_Supplied passage_:
══════════════════════════════
January 4, 2006
A Leak Is a Leak Is a Leak
By Michelle
Malkin
Hello, 2006.
The New York Times kicked off the new year by refusing
to answer its own ombudsman's questions about the timing of the
newspaper's anonymous illegal leak-dependent National Security Agency
monitoring story. Long live transparency and accountability.
Meanwhile,
Times reporter James Risen launched his anonymous illegal
leak-dependent book, "State of War," with a self-congratulatory
appearance on NBC's "Today" show. Risen's leakers, he
told Couric, were the opposite of the Valerie Plame case leakers
because his people came forward "for the best reasons."
How do we know that's true? Because Risen says it is. So there.
Risen then
patted himself and his bosses on the back for their "great
public service" in publishing the story (never too soon to
go Pulitzer Prize-begging) and heaped more praise on his anonymous
sources as "truly American patriots." Risen also told
Couric that many of his law-breaking sources "came to us
because they thought you have to follow the rules and you have
to follow the law." Uh-huh.
Asked about
the timing of the original story (held a year, then published
in the midst of Senate debate over the Patriot Act and a few weeks
before the release of his book), Risen said "it wasn't my
decision" and refused to "discuss the internal deliberations."
══════════════════════════════
_Excerpted records_:
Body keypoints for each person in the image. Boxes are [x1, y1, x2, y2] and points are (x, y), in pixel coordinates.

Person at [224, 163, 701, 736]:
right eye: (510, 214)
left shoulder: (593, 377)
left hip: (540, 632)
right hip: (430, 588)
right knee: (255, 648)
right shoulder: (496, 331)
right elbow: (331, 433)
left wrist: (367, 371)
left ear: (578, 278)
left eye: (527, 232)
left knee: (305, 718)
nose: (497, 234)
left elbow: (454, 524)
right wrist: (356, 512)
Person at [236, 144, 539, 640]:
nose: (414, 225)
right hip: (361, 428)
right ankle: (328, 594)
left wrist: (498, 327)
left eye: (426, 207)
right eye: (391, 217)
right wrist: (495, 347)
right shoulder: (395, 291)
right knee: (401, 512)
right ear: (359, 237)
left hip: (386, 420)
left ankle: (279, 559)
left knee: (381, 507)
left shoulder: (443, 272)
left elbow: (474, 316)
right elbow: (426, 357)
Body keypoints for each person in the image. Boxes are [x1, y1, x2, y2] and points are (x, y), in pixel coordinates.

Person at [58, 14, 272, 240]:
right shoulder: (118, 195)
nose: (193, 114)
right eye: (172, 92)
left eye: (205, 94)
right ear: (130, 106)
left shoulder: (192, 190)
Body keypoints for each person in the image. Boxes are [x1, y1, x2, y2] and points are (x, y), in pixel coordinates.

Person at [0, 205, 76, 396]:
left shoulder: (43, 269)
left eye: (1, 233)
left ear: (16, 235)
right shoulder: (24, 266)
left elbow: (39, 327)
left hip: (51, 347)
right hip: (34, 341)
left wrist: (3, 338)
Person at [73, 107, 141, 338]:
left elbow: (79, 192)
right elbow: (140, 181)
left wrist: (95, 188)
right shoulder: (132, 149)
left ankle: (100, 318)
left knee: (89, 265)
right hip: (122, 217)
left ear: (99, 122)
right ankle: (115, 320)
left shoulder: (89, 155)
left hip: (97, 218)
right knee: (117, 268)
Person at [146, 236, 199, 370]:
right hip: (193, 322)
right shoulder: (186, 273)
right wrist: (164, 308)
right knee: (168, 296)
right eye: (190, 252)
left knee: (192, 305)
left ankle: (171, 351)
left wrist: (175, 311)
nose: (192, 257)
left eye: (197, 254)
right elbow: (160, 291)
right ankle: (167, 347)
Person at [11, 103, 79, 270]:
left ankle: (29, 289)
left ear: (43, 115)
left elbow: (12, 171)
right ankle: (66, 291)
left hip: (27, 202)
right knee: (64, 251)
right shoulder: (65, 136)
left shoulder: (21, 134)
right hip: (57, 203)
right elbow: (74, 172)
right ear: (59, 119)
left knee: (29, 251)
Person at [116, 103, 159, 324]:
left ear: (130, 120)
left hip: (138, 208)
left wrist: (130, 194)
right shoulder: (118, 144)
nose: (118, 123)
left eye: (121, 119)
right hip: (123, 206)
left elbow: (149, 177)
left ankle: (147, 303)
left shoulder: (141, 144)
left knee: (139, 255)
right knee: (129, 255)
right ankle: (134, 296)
══════════════════════════════
_Problem to work on_:
Carry on with the column on James Risen and the New York Times leak story, starting after its last sentence. The listing has nothing to do with what you are asked to do here.

_Response to the task_:
In other
words: Keeping secrets to protect counterterrorism operations
is an impeachable offense, but keeping secrets to protect the
Gray Lady's fanny is an elite media prerogative.
In his book,
Risen finds evidence of sinister motives everywhere. This passage
on p. 53 is typical:
The existence of the [NSA surveillance] Program has been
kept so secret that senior Bush administration officials have
gone to great lengths to hide the origins of the intelligence
it gathers. When the NSA finds potentially useful intelligence
in the U.S.-based telecommunications switches, it is "laundered"
before it is widely distributed to case officers at the CIA
or special agents of the FBI, officials said. Reports are said
not to identify that the intelligence came from intercepts of
U.S.-based telecommunications.
Never mind
that such practice, dating back to at least World War II, is routine
when sources are classified.
Oblivious
to the need to keep classified programs secret, Risen goes on
to castigate the Bush administration for not asking Congress to
publicly debate the NSA program.
He ends
the book with a Cindy Sheehan-esque sermon attacking neoconservatives
and the right-wing pundits who supported them, and pays tribute
to the heroic "disaffected moderates," including, we
presume, his law-breaking sources.
If Risen's
good leak/bad leak spin sounds familiar, that's because Sen. Chuck
Schumer, D-N.Y., was plying it this weekend on Fox News Sunday.
Asked about the Justice Department criminal investigation into
the NYT/NSA leaks, Schumer sputtered: "There are
differences between felons and whistleblowers, and we ought to
wait until the investigation occurs to decide what happened."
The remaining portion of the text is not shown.